Troy later in the play makes another decision that shifts the tone of play where he commits an affair with Alberta. Troy feels trapped in a marriage where he can’t display his true self. He doesn’t blame Rose but from this scene he looks very unapologetic. He felt like with all the responsibilities of being a father and provider for his family, he needed a way to escape all that. This is his reasoning for committing this fatal decision. Troy’s selfish act shows that he wanted to break a boundary he’s been limited too. He’s been limited from baseball, the status he’s been in at work and his marriage. Rose was crushed hearing that the man she gave her life and identity to committed an affair with another woman. It bothered her when he said he needed an outlet from his priorities. She said “Don’t you think I ever wanted other things? Don’t you think I had dreams and hopes? What about my life” (Wilson 1071)? She committed herself to the marriage and to repay her, he betrays her by having a baby with another woman. Because of this conflict, Troy and Rose’s marriage is severely jeopardized. Rose is still the mother of his children but she doesn’t recognize herself as a wife to Troy. She starts to build her own characteristics and beliefs after this conflict. Rose felt like she wasted her years with Troy so she began to build a life outside of the house she felt trapped in. During the last scene of the play, she tells Cory why the marriage went down the way it did. Rose recognized that she gave up her free will for love. She wanted to have children and be at one with Troy. She accepted that this was her identity. But because of this affair, it woke her up and made her a diverse character because she became independent rather than dependent. Troy’s decisions distanced himself away from his family as he lost his dominance in the household.

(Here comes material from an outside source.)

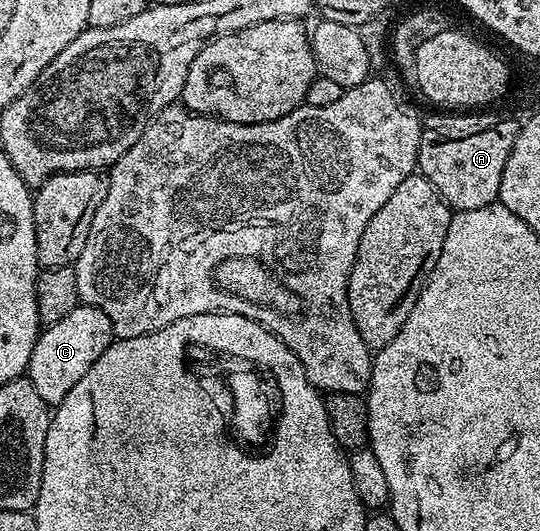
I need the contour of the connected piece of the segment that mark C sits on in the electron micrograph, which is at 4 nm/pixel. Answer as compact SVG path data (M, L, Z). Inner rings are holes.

Troy Maxson went through a lot in his life. Troy has a singular perspective on the world. He has a strict demeanor because of how society viewed African Americans back in the 1950s. Troy cares a lot about his family even if he doesn’t show it. Throughout his life, Racism has been a barrier for him. He was once young and he chased his own dreams but because of his skin color, several “ideals” got in his way. Racism caused a lot of Troy’s bitterness towards life. He went to jail and ultimately makes sure he doesn’t fall back there. All of his decisions were very influenced by past experiences from racism. Whether it be denying Cory’s dreams, neglecting Lyons and breaking the barriers of his marriage with Rose. All of these decisions caused tensions around the family and ultimately fenced his family away from him.

Works Cited

Koprince, Susan. “Baseball as History and Myth in August Wilson’s “Fences..” African American Review, vol. 40, no. 2, Summer2006, pp. 349-358. EBSCOhost.

Wilson, August. “Fences” Literature: A Portable Anthology. 4th ed. Boston:Bedford/St.Martin’s, 2016. 1030-1088. Print.